The Competition Commission of India's attempts to restrict Government control of the market represent a streamlining of India's competition jurisprudence along the lines of international best-practices.
"Capitalism, or more precisely, the free market system, is the most effective way to organise production and distribution that human beings have found ... healthy and competitive financial markets are an extraordinarily effective tool in spreading opportunity and fighting poverty. ...Without vibrant, innovative financial markets, economies would ossify and decline."
Raghuram Rajan's introduction to his much-vaunted book is what developed economies live and swear by.
That being said, India is not a capitalist economy. We are still bound to an extent by socialistic concerns for the deprived and marginalised sections of the market. Even though we are quarter of a century into liberalisation, Govt. protection is nevertheless considered necessary, especially for smaller businesses.
On one hand, we aim to maximise the foreign investment through increased limits of Foreign Direct Investment (FDI); on the other hand we are still worried how the "Mom-and-Pop" stores shall survive when Wal-Mart opens in every nook and corner of the country. In doing so, we are willing to over-look the obvious efficiencies and assured conveniences that such Multi-national brands would bring to the market.

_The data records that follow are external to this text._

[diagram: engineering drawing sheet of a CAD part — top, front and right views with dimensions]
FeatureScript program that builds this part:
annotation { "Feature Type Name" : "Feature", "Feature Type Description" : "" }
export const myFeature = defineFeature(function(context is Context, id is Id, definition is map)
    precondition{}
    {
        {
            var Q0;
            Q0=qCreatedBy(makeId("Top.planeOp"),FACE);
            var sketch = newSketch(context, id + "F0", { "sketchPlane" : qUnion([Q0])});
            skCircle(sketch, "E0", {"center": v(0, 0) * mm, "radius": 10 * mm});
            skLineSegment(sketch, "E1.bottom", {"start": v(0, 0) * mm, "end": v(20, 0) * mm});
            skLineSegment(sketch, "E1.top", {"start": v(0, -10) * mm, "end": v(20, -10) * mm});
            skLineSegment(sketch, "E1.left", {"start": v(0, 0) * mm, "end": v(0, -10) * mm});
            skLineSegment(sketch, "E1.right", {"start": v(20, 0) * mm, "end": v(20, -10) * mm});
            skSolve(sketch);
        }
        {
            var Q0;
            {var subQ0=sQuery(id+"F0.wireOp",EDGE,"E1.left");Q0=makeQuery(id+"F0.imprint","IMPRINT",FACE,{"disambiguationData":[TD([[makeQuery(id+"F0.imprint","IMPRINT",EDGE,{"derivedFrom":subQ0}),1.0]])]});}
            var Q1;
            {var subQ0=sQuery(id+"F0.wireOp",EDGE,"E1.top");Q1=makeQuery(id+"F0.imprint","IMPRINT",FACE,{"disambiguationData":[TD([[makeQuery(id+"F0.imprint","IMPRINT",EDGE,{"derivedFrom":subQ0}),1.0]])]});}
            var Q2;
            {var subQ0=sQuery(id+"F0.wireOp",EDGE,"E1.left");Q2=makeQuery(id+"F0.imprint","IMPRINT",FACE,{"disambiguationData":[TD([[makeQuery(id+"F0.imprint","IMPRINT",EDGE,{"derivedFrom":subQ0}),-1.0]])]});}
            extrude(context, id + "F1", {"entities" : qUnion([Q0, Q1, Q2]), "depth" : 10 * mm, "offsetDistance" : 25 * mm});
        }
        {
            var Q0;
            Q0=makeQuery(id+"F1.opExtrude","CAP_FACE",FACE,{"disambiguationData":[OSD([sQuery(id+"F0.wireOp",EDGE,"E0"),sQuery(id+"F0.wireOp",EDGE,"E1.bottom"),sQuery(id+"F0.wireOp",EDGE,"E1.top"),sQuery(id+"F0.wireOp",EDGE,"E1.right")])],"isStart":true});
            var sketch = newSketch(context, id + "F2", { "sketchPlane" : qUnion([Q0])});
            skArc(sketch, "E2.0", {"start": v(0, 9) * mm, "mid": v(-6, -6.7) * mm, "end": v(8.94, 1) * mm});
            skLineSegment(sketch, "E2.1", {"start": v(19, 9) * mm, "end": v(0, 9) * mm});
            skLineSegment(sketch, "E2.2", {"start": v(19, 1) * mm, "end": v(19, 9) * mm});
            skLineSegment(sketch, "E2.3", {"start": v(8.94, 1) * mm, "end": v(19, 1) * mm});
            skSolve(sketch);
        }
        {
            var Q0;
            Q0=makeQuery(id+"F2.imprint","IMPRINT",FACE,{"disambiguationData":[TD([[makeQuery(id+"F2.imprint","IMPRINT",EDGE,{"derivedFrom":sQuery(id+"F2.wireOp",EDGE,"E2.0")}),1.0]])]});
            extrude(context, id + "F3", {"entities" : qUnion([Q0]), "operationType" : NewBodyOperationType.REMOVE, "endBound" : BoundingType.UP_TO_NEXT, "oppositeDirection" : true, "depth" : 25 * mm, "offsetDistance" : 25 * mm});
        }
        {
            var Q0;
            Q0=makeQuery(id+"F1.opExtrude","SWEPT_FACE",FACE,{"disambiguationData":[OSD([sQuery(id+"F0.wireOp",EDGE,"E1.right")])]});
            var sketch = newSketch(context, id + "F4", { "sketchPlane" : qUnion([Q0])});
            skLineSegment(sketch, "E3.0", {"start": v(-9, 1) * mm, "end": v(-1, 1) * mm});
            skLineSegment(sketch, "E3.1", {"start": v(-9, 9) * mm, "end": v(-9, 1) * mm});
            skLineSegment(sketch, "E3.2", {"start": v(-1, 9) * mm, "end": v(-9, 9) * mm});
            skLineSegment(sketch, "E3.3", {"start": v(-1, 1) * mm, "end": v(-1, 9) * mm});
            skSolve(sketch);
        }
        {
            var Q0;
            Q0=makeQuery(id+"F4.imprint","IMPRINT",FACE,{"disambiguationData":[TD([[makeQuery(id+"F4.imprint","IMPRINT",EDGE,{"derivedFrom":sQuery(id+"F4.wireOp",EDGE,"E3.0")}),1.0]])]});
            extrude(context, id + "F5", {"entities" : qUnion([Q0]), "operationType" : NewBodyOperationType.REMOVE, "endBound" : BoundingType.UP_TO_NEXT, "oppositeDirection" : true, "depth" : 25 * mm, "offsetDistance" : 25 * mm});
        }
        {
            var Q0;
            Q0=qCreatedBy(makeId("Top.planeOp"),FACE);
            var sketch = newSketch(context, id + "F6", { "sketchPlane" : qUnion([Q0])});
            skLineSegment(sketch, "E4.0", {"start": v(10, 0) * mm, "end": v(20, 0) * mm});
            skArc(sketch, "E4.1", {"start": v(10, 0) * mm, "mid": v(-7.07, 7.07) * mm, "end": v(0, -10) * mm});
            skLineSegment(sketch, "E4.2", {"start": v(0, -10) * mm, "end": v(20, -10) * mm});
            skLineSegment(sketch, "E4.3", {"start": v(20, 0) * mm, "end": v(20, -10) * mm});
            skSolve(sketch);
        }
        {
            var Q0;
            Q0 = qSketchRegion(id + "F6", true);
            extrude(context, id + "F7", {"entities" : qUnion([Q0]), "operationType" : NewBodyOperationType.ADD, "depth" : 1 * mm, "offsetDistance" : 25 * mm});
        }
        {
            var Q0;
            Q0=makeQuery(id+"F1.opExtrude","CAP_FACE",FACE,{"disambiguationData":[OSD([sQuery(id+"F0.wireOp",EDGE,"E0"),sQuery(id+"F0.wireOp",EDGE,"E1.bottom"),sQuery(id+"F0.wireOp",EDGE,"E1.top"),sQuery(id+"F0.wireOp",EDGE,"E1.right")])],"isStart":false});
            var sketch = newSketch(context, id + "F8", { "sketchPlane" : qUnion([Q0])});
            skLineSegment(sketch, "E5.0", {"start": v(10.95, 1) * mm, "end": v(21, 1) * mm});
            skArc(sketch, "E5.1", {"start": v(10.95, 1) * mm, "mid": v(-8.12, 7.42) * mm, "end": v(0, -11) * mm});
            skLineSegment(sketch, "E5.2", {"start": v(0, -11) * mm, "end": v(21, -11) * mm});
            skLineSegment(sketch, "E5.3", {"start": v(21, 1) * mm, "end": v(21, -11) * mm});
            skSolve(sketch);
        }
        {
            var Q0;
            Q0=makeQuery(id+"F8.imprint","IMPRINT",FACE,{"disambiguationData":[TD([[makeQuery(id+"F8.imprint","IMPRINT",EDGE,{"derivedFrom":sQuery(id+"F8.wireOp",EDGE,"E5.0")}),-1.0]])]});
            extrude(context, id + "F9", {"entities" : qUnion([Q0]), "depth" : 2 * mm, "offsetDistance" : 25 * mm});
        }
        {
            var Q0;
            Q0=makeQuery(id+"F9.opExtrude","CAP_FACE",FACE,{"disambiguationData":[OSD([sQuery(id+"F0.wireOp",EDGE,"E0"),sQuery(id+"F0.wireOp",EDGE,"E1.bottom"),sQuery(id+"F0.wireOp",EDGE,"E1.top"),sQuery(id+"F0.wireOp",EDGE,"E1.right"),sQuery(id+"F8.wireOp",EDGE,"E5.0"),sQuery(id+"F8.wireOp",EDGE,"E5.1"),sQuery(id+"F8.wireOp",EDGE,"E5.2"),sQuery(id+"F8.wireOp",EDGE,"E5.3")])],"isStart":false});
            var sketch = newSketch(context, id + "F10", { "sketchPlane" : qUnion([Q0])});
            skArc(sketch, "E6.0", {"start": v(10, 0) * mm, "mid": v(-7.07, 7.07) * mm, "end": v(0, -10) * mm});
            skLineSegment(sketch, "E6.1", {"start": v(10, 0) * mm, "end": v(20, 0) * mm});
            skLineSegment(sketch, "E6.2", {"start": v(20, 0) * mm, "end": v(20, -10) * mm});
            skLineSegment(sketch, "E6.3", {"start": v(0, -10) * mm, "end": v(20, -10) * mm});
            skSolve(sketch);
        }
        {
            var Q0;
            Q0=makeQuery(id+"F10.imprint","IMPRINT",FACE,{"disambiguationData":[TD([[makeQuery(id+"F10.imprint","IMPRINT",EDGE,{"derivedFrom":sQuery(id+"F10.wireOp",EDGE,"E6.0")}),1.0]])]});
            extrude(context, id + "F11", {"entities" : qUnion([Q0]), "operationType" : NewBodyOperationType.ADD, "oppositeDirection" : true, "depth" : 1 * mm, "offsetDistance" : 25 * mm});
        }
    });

The socialistic concerns lead to adoption of measures which aim to "promote" the smaller or domestic businesses by restricting/limiting competition in the market, even if such "promotion" is at the expense of quality or efficiencies which increased competition would introduce in the market.
All this leads us to the inevitable question: To what extent Govt. intervention should be allowed to dictate the play of market forces in the free-market economy? For instance, is it really maximising consumer benefit to ask the Govt. PSUs to source one-fifth of their requirements from MSMEs? Are we sacrificing the greater good by focussing on the protection of the few?